Ferdi memberikan setumpuk uang berisi lima juta. Setelah itu mereka bertiga pamit untuk pulang. Mereka bertiga melangkahkan kakinya dengan rasa bangga. Akhirnya mereka bisa beraktivitas tanpa ada gangguan. Tapi semua itu tak berlangsung lama. Sementara itu Kirana bersama empat temannya, mengamati mereka dari atas pohon.
"Mereka sudah pergi," kata Sarah.
"Sudah biarkan saja. Kalian tetap disini, aku ada sedikit urusan dengannya." Menatap rumah dengan santai.
Setelah mereka pergi, Mbah Songo kembali ke tempat duduknya. Aroma kemenyan telah ia tambahkan, rapalan mantra mulai di bacakan. Mulutnya komat kamit, sambil berkonsentrasi mencari suatu kebenaran. Di luar tiba-tiba dia mendengar suara dentuman, serta ledakan yang sangat keras. Spontan Mbah Songo berdiri dari tempanya lalu berjalan ke arah pintu.
Tiba-tiba Mbah Songo berserta dua daun pintu, terpental ke belakang. Mbah Songo pun tergeletak di atas lantai. Dirinya sangat kerkejut dengan kehadiran sosok wanita yang di ceritakan oleh klien-nya. Kemudian dia mengangkat ke dua kakinya, lalu melompat dan bangkit sambil mengambil sebilah keris di atas meja.
Keris itu di bacakan mantra, lalu melemparnya tepat ke arah jantungnya. Dengan kedua jari Kirana dapat menangkap keris miliknya. Cahaya kilat mulai bersinar, aliran halilintar mengalir ke seluruh tubuh. Namun dia tidak merasakan sakit, hanya merasakan geli pada sekujur ubuhnya.
Seolah-olah ribuan tangan menggelitiki tubuhnya. Kedua jarinya telah gosong, lalu dia melemparkan keris itu layaknya melempar batu. Mbah Songo dengan mudah dapat menangkap keris miliknya, dengan satu tangan. Kemudian Mbah Songo melompat, lalu terbang ke arahnya. Spontan dia terbang mundur sambil tertawa.

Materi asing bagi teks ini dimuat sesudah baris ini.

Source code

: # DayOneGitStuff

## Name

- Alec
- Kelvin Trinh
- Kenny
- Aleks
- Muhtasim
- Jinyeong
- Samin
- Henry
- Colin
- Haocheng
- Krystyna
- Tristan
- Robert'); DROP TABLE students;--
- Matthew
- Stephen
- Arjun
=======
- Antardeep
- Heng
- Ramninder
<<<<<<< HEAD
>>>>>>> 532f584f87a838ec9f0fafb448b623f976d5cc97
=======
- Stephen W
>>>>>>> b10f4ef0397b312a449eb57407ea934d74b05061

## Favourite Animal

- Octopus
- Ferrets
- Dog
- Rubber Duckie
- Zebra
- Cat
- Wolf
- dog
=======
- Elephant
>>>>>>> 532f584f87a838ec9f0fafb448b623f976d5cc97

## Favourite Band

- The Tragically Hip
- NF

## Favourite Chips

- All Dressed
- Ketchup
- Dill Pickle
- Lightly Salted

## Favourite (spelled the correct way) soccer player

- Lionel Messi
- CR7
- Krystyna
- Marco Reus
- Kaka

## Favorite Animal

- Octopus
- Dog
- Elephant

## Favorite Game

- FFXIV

Mbah Songo menyerangnya dengan sinar api yang panas. Sekali tebas sihir itu mental hingga membakar tanaman hiasnya. Kirana pun mendekat, dan terjadilah duel diantara mereka berdua. Berkali-kali Mbah Songo menyerangnya dengan kesaktiannya. Dengan mudah lawannya dapat mengatasinya.
Dua jam lamanya mereka bertarung, Mbah Songo sudah mulai kelelahan sedangkan lawannya tidak. Dia tetap berdiri lalu memandangnya dengan tatapan hina. Seolah-olah dirinya hanya seekor lalat. Ribuan biji hitam telah di lemparkan dari kantong celana. Spontan Kirana mengubah tangannya, menjadi prisai berselaput mirip seperti sayap naga. Sekali tebas biji itu berhamburan kemana-mana. Tiba-tiba prisalnya mulai terbakar, Kirana berusaha memadamkan dengan sihir es miliknya.
Usaha yang dia lakukan sia-sia. Api mulai menjalar ke seluruh tubuhnya, rasa sakit luar biasa sedang dia alami. Mbah Songo langsung melompat, lalu menebas kepalanya dengan sembilah keris. Lalu dia menancapkan sebuah paku emas di atas kepala. Paku itu terbuat dari campuran emas dan batu merah delima.
Konon katanya jika ada makhluk halus, tertancap oleh paku itu. Maka dia akan menjadi budak setia dari Sang Pemilik paku. Kemudian dia membawa kepala itu, lalu menancapkannya dengan sembilah keris, pada sebuah pohon tua.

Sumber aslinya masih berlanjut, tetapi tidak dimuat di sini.